I suppose it could be useful at some point to discuss what these guidelines should be trying to achieve. For now I see three possible goals.
1. Moving towards reviews that are more rigorous and less forgiving of errors in statistical analyses/interpretations. This would be desirable but as we all keep pointing out, we're lacking statistical expertise in the reviewing pool. So I don't think we should be too obsessed with this goal. Educational material and resources that discuss common statistical errors are plentiful and we should encourage reviewers to read them, but I don't think the CHI guidelines necessarily need to repeat these.
2. Moving towards reviews that recognize and reward good practices that are not widely recognized as such at CHI. Things like clarity and completeness, nuanced conclusions, shared material, etc. are all easy to assess even by non-expert reviewers, and if reviewers are properly educated on the importance of these, this could contribute to improving the quality and transparency of reports overall and reduce practices like p-hacking.

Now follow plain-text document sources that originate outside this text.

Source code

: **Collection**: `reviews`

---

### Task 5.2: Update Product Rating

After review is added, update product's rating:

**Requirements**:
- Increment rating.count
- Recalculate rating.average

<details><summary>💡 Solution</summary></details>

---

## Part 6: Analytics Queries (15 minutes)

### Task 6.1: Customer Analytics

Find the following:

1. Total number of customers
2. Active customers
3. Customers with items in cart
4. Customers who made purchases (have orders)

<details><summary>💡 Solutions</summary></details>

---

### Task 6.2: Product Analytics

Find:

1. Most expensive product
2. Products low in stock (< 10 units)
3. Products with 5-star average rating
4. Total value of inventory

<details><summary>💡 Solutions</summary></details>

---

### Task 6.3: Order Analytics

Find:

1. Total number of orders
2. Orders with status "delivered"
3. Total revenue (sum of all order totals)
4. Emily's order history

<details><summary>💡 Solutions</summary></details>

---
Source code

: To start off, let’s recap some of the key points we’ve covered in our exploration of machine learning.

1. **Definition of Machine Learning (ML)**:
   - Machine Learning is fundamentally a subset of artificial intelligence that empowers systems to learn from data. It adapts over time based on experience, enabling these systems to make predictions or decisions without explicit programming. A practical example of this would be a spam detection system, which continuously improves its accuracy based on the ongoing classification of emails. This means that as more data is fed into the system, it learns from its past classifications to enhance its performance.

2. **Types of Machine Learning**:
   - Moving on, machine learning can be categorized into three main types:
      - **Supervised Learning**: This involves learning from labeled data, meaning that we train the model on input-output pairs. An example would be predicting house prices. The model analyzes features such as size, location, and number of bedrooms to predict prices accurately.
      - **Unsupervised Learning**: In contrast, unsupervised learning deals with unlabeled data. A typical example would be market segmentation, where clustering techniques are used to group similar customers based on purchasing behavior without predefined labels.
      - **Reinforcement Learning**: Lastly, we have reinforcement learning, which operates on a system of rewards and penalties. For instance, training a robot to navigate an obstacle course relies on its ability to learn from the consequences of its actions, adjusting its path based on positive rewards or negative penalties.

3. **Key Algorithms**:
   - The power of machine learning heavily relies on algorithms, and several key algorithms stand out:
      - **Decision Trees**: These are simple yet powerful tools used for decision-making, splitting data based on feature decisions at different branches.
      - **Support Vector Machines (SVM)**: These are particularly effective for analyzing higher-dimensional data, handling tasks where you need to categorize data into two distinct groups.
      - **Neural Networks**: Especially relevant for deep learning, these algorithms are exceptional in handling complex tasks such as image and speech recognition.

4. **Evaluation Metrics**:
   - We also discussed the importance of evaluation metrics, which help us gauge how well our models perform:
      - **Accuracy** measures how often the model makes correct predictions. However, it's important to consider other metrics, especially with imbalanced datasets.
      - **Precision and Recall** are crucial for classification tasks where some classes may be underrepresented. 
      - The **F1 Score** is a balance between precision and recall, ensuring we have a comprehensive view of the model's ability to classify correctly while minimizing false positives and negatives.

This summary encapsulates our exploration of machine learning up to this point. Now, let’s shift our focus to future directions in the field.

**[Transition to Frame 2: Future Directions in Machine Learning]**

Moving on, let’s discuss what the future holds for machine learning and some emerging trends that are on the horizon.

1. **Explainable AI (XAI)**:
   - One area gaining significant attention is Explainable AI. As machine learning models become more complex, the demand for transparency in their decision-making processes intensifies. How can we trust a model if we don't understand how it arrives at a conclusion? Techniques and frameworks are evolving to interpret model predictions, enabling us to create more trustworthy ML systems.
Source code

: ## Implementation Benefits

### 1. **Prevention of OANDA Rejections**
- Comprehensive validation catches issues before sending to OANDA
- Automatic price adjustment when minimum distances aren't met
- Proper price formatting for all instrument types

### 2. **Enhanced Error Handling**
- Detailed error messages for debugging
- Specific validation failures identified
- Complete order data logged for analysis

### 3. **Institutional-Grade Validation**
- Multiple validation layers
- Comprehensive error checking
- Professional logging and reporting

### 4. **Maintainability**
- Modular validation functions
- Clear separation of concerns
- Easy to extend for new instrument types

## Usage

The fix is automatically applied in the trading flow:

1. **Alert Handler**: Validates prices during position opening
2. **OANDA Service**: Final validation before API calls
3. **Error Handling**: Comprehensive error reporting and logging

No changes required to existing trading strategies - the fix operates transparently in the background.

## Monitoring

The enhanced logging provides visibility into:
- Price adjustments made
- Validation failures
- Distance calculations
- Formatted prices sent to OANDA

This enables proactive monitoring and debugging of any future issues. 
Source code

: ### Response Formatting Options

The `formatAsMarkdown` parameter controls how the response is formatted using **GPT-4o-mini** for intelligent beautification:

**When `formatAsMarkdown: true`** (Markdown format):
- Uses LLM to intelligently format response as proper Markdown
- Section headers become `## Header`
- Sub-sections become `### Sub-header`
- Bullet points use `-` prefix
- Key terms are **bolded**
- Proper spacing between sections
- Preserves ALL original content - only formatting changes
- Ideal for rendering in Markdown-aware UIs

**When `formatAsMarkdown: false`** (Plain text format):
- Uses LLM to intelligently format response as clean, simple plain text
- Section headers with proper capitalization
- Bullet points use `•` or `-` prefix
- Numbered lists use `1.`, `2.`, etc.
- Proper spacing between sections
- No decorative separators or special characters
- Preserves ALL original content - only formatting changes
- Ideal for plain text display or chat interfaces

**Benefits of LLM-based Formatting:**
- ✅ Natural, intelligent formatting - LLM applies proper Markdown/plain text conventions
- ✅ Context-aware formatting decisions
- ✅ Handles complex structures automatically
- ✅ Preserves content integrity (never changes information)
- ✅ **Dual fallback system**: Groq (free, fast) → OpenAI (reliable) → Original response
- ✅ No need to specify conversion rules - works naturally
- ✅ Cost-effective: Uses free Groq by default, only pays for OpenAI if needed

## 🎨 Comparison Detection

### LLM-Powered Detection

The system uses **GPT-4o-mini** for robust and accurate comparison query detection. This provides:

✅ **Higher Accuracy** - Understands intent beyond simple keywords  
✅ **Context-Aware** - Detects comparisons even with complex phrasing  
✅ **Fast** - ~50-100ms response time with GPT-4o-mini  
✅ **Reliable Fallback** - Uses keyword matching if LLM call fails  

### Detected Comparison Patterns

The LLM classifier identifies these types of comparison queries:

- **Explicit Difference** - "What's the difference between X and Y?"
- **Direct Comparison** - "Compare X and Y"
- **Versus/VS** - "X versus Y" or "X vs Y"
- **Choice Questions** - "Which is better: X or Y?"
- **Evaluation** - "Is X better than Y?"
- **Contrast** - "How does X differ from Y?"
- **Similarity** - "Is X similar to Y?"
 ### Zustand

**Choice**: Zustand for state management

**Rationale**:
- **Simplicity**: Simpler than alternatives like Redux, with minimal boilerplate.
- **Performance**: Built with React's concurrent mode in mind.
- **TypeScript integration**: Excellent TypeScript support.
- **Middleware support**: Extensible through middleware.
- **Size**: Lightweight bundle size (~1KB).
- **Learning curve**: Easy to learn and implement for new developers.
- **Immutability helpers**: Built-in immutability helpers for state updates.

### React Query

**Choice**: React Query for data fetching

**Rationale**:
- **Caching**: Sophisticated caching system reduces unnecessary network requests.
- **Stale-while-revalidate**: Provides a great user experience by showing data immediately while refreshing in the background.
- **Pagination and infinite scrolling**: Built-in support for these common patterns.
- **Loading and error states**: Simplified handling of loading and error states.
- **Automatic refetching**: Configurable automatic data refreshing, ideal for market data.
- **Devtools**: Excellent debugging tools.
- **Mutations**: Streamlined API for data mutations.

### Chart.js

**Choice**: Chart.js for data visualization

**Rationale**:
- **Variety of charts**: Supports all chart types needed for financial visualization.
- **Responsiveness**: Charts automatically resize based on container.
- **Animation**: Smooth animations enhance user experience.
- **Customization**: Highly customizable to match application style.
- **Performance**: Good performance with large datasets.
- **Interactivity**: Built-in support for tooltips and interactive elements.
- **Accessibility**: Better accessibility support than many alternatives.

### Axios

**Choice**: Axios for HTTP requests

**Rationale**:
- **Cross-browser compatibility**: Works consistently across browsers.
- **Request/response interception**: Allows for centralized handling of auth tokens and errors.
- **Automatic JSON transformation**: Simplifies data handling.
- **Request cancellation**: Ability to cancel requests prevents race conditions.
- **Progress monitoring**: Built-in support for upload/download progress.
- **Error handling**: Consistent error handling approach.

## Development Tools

3. Moving towards reviews that do not reject statistical reports for the wrong reasons. I'm not sure why this one is so much overlooked. For a non-expert and/or hurried reviewer, it is tempting to use simple heuristics to assess the validity of a statistical report (e.g., does it report ANOVAs / p-values? Are the results significant? Is sample size more than X?) rather than looking at the subtleties of the analysis or at the big picture. As long as reviewers will believe in such heuristics, other recommendations will have little influence.
My hope is that we can encourage reviewers to replace their old, misguided heuristics (3) with other, better heuristics (2) for evaluating studies. Covering (3) is difficult and we may not all agree, but it seems fairly easy to list the different ways we address concrete statistical problems, and state that they're all valid. Such a statement may seem vague as recommendation to authors, but as a recommendation to reviewers it is quite specific, because it implies that using method X rather Y shouldn't be a reason for rejection.